Task statement:
Repeat all the records, precisely as given.

Data:
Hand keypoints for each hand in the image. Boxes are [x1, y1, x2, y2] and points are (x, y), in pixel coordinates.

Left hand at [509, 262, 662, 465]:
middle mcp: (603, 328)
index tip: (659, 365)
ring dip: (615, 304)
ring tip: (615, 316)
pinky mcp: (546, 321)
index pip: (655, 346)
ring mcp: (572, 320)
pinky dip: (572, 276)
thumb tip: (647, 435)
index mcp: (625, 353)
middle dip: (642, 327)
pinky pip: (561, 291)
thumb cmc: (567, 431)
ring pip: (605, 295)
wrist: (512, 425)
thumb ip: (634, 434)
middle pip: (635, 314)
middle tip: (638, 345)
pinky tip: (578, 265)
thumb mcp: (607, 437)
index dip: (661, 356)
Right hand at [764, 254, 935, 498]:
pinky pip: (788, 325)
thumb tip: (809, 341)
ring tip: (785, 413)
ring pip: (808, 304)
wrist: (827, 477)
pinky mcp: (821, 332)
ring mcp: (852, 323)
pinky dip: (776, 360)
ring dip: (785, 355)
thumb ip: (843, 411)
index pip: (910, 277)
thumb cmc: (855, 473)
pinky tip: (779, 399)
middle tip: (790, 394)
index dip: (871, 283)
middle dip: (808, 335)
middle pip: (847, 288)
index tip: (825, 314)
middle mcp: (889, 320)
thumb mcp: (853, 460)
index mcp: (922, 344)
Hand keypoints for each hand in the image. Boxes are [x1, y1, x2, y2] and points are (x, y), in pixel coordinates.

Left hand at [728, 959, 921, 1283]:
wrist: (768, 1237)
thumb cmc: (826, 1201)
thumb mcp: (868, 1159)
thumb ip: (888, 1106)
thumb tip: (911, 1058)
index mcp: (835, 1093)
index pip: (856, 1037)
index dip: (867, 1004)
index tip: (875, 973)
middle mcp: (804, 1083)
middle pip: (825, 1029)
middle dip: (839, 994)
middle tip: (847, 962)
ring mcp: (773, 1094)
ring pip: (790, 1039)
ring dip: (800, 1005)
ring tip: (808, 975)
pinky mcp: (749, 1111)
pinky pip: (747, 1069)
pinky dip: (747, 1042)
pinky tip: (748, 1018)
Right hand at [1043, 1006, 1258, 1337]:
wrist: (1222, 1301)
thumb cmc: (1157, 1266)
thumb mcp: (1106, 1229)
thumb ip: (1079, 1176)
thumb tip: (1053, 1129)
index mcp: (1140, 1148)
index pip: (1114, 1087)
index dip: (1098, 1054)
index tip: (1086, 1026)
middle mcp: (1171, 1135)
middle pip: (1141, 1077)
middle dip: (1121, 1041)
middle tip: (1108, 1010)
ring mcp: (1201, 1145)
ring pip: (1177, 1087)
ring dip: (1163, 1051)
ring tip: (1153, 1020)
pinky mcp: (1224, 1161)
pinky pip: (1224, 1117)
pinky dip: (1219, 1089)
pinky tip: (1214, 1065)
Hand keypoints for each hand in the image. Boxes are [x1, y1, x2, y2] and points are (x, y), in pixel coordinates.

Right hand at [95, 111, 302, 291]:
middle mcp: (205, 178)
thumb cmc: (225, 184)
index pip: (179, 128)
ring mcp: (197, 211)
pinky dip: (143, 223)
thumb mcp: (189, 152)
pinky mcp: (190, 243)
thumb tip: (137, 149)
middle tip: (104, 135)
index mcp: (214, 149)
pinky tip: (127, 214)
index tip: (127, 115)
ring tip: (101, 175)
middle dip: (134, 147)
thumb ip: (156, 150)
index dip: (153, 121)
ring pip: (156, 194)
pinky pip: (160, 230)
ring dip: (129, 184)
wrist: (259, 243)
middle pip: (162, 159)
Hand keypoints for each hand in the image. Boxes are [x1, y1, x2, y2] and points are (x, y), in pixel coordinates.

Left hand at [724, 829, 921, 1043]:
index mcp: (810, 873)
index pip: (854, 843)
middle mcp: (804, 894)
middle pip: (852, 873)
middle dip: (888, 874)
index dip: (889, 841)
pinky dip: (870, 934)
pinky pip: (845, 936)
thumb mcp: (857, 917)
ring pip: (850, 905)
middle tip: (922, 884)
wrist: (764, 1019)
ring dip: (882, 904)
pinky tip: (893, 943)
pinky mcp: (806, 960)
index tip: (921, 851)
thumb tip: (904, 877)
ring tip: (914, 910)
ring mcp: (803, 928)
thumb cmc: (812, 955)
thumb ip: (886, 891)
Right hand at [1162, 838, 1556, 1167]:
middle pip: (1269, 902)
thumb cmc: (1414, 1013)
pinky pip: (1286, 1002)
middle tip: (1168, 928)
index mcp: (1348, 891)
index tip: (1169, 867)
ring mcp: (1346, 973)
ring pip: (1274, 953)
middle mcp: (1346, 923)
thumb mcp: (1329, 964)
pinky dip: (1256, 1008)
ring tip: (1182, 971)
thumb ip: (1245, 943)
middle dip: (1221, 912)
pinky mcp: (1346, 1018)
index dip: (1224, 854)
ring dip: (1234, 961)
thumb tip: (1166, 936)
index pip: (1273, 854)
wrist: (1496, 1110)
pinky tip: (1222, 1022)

Task result:
Hand keypoints for each hand in the image. Boxes are [x1, y1, x2, y2] and points are (x, y), in pixel coordinates.

Left hand at [509, 262, 662, 465]:
middle mcp: (603, 328)
index tip: (659, 365)
ring dip: (615, 304)
ring tip: (615, 316)
pinky mcp: (546, 321)
index pip: (655, 346)
ring mcp: (572, 320)
pinky dip: (572, 276)
thumb tip: (647, 435)
index mcp: (625, 353)
middle dip: (642, 327)
pinky pip: (561, 291)
thumb cmc: (567, 431)
ring pip: (605, 295)
wrist: (512, 425)
thumb ip: (634, 434)
middle pip: (635, 314)
middle tip: (638, 345)
pinky tip: (578, 265)
thumb mcp: (607, 437)
index dip: (661, 356)
Right hand at [764, 254, 935, 498]:
pinky pip: (788, 325)
thumb tip: (809, 341)
ring tip: (785, 413)
ring pip: (808, 304)
wrist: (827, 477)
pinky mcp: (821, 332)
ring mcp: (852, 323)
pinky dip: (776, 360)
ring dip: (785, 355)
thumb ip: (843, 411)
index pip: (910, 277)
thumb cmc: (855, 473)
pinky tip: (779, 399)
middle tip: (790, 394)
index dip: (871, 283)
middle dip: (808, 335)
middle pip: (847, 288)
index tip: (825, 314)
middle mcp: (889, 320)
thumb mcp: (853, 460)
index mcp: (922, 344)
Hand keypoints for each hand in the image. Boxes are [x1, y1, x2, y2] and points are (x, y), in pixel coordinates.

Left hand at [728, 959, 921, 1283]:
wrist: (768, 1237)
thumb cmc: (826, 1201)
thumb mcp: (868, 1159)
thumb ip: (888, 1106)
thumb tip: (911, 1058)
index mcp: (835, 1093)
index pip: (856, 1037)
index dip: (867, 1004)
index tip: (875, 973)
middle mcp: (804, 1083)
middle pip: (825, 1029)
middle dip: (839, 994)
middle tip: (847, 962)
ring mcp: (773, 1094)
ring pip: (790, 1039)
ring dip: (800, 1005)
ring tip: (808, 975)
pinky mcp: (749, 1111)
pinky pip: (747, 1069)
pinky dip: (747, 1042)
pinky tip: (748, 1018)
Right hand at [1043, 1006, 1258, 1337]:
wrist: (1222, 1301)
thumb cmc: (1157, 1266)
thumb mcp: (1106, 1229)
thumb ip: (1079, 1176)
thumb tip: (1053, 1129)
index mcp: (1140, 1148)
index pip: (1114, 1087)
index dip: (1098, 1054)
index tip: (1086, 1026)
middle mcp: (1171, 1135)
middle pip: (1141, 1077)
middle dip: (1121, 1041)
middle tip: (1108, 1010)
ring mcp: (1201, 1145)
ring pip: (1177, 1087)
ring dip: (1163, 1051)
ring tip: (1153, 1020)
pinky mcp: (1224, 1161)
pinky pip: (1224, 1117)
pinky dip: (1219, 1089)
pinky tip: (1214, 1065)
Hand keypoints for each hand in the image. Boxes are [x1, y1, x2, y2] and points are (x, y), in pixel coordinates.

Right hand at [95, 111, 302, 291]:
middle mcp: (205, 178)
thumb cmc: (225, 184)
index pip: (179, 128)
ring mcp: (197, 211)
pinky dip: (143, 223)
thumb mcp: (189, 152)
pinky mcp: (190, 243)
thumb tip: (137, 149)
middle tip: (104, 135)
index mcp: (214, 149)
pinky tip: (127, 214)
index tip: (127, 115)
ring tip: (101, 175)
middle dip: (134, 147)
thumb ip: (156, 150)
index dip: (153, 121)
ring pip: (156, 194)
pinky pip: (160, 230)
ring dip: (129, 184)
wrist: (259, 243)
middle pip: (162, 159)
Hand keypoints for each hand in the image. Boxes are [x1, y1, x2, y2] and points are (x, y), in pixel coordinates.

Left hand at [724, 829, 921, 1043]:
index mcp: (810, 873)
index pip: (854, 843)
middle mcp: (804, 894)
middle pip: (852, 873)
middle dip: (888, 874)
index dip: (889, 841)
pinky dip: (870, 934)
pinky pip: (845, 936)
thumb mcp: (857, 917)
ring pip: (850, 905)
middle tip: (922, 884)
wrist: (764, 1019)
ring dip: (882, 904)
pinky tip: (893, 943)
pinky mcp: (806, 960)
index tip: (921, 851)
thumb tip: (904, 877)
ring tip: (914, 910)
ring mcp: (803, 928)
thumb cmc: (812, 955)
thumb ip: (886, 891)
Right hand at [1162, 838, 1556, 1167]:
middle pip: (1269, 902)
thumb cmc: (1414, 1013)
pinky pip: (1286, 1002)
middle tip: (1168, 928)
index mcp: (1348, 891)
index tip: (1169, 867)
ring mcp: (1346, 973)
ring pip: (1274, 953)
middle mcp: (1346, 923)
thumb mcp: (1329, 964)
pinky dip: (1256, 1008)
ring tip: (1182, 971)
thumb ip: (1245, 943)
middle dip: (1221, 912)
pinky mcp: (1346, 1018)
index dip: (1224, 854)
ring dip: (1234, 961)
thumb tip: (1166, 936)
index pip: (1273, 854)
wrist: (1496, 1110)
pinky tip: (1222, 1022)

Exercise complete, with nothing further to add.